Real Estate

A building in Massachusetts where some tenants are not paying rent.
Source: Howard Simon

The one-month extension of the Centers for Disease Control and Prevention’s eviction moratorium was welcome news for tenants but another nail in the coffin for some struggling landlords.

Groups representing landlords had been lobbying hard to end the moratorium and now warn even another month will put some of those landlords out of business.

“Each passing month further escalates the risk of losing an ever-increasing amount of rental housing, ultimately jeopardizing the availability of safe, sustainable and affordable housing for all Americans,” wrote Bob Pinnegar, CEO of the National Apartment Association, in a release. “Flawed eviction moratoriums leave renters with insurmountable debt and housing providers holding the bag as our nation’s housing affordability crisis spirals into a housing affordability disaster.” 

The majority of the nation’s landlords are individual investors. They own about 23 million units in 17 million properties, according to the U.S. Census. More than 6 million renter households are behind on rent, also according to the Census. Landlords have next to no recourse. 

Howard Simon owns a small building in Massachusetts with three rental units. He hasn’t received the rent on one of them since last October and is out about $7,000 so far. 

“I have mortgages, I have expenses for repairs to that particular building, I’m losing one-third of the rent just because of this,” said Simon. “And you know the other tenants who are occupying the other two units, they’re trying their hardest and doing their best.” 

Simon has contacted the delinquent tenants but said they will not respond, nor will they apply for the aid available to them.
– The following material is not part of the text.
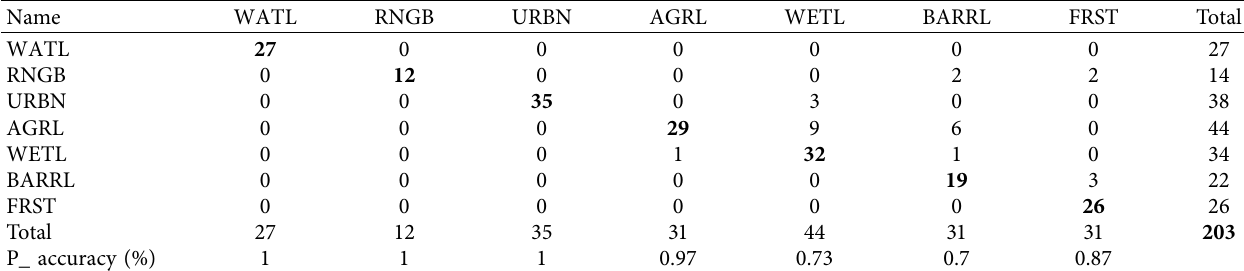
Table 4: Land use and land cover map confusion matrix.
While about $34 billion in federal assistance has been distributed to states for back rent and utilities, getting that cash to landlords has been an onerous process because the tenant must be involved. 

“In my particular instance the tenant is not cooperating with even completing the application. I’m just a small landlord, and I’m not a big corporation like many of the other large rental organizations, so although the funding is very helpful, if the tenant doesn’t cooperate everything falls apart,” said Simon. 

Before the extension of the eviction ban, there would have been about 473,000 eviction filings in July and August, according to calculations by Zillow from Census estimates. That is down by about 100,000 from what was forecast last March. The improvement is due to the federal aid reaching some renters as well as an overall improvement in the economy and employment. The numbers are likely to decline further with an extra month of breathing room. 

Still, landlords say they are angry at the way the federal aid, $46 billion from two different relief packages, has been both allocated and distributed. 

“If the rental assistance bureaucracy is a monster, then the local governments that created them are Dr. Frankenstein,” said Dean Hunter, CEO of the Small Multifamily Owners Association and a landlord himself. “They’ve required the states and the cities to create entire new infrastructures to get the money out, instead of using the existing community based organizations and safety nets.” 

Hunter contends that small landlords are being treated like large corporations but instead should have been included in the small business relief package, the Paycheck Protection Program. 

“This is the most excessively and overly broad taking of private property in my lifetime,” said Hunter. “The eviction moratorium is killing small landlords, not the pandemic. 

After extending the moratorium, the Biden administration outlined measures it would take to further assist both renters and landlords. It said the U.S. Treasury would clarify “how grantees may achieve economies of scale by obtaining information in bulk from utility providers and landlords with multiple units to help speed the determination of household eligibility and to bundle, in a single payment, approved amounts for the benefit of multiple eligible tenants.” 

That, and other efforts from state and local governments, should help some, but if landlords don’t get the relief they need, there will be ramifications for the wider housing market.

“What there is going to be a tsunami of is a loss of naturally occurring, affordable housing, because small landlords are going to sell their properties,” said Hunter.